Voluntary Sector Support – In response to a question about engagement with the voluntary sector, the Committee was advised that some CCGs had engaged closely with the voluntary sector in relation to social prescribing. It would be important for Integrated Care Partnerships to have a close relationship with voluntary organisations. The skill for the single CCG would be to set outcomes based contracts that would require Integrated Care Partnerships to involve all partners. The Deputy Managing Director of Medway CCG added that the voluntary sector was a key workstream for Medway CCG and that it had performed better than the national average in terms of voluntary sector engagement.


Stroke Review and Integrated Care Partnership Geography – A Committee Member questioned whether the conclusion that a single CCG could be more effective than eight separate Kent and Medway CCGs cast doubt on the Kent and Medway Stroke Review decision as this had been made within a structure that was considered to no longer be suitable. It was also asked which specific areas would fall within the Medway and Swale Integrated Care Partnership area.

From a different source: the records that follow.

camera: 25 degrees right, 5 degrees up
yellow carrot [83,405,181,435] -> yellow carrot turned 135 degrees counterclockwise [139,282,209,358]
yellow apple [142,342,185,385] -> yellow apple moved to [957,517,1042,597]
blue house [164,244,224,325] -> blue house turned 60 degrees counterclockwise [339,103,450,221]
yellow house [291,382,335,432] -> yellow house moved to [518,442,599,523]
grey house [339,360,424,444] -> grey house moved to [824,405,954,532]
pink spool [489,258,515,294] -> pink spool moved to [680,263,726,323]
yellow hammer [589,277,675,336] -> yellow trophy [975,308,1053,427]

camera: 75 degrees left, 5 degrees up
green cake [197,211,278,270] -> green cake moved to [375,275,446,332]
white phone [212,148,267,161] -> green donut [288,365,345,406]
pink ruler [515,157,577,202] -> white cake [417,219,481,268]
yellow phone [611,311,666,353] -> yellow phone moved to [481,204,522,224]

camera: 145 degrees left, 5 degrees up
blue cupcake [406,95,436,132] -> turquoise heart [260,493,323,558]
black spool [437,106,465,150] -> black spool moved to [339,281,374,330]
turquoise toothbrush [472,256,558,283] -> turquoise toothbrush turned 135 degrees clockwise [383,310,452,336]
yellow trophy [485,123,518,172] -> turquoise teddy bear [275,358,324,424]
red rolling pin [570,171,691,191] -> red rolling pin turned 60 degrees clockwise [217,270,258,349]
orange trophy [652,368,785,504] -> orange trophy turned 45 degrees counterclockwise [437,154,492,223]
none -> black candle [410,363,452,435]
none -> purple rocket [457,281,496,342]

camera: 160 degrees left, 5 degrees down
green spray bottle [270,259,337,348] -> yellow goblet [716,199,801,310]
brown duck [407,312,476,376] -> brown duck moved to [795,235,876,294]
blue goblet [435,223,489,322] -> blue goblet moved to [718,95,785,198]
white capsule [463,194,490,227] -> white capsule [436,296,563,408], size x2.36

The Sustainability and Transformation Partnership Director of System Transformation said that the existing CCGs had come together to develop the Stroke Review process and that the review was considered to have followed an appropriate process. The Clinical Chair of Medway CCG said that the population covered by the Medway and Swale Integrated Care Partnership included all patients registered with practices in the Medway and Swale area. This included those living outside Medway and Swale who were registered with one of these practices.




The Committee


i)       Noted and commented on the update provided.


ii)      Requested that:


a)  Details of CCG and Sustainability and Transformation Partnership meetings be provided to the Committee, to enable Members to attend those meetings open to the public.


b)  Details of current Council representation at Sustainability and Transformation Partnership meetings be provided to the Committee.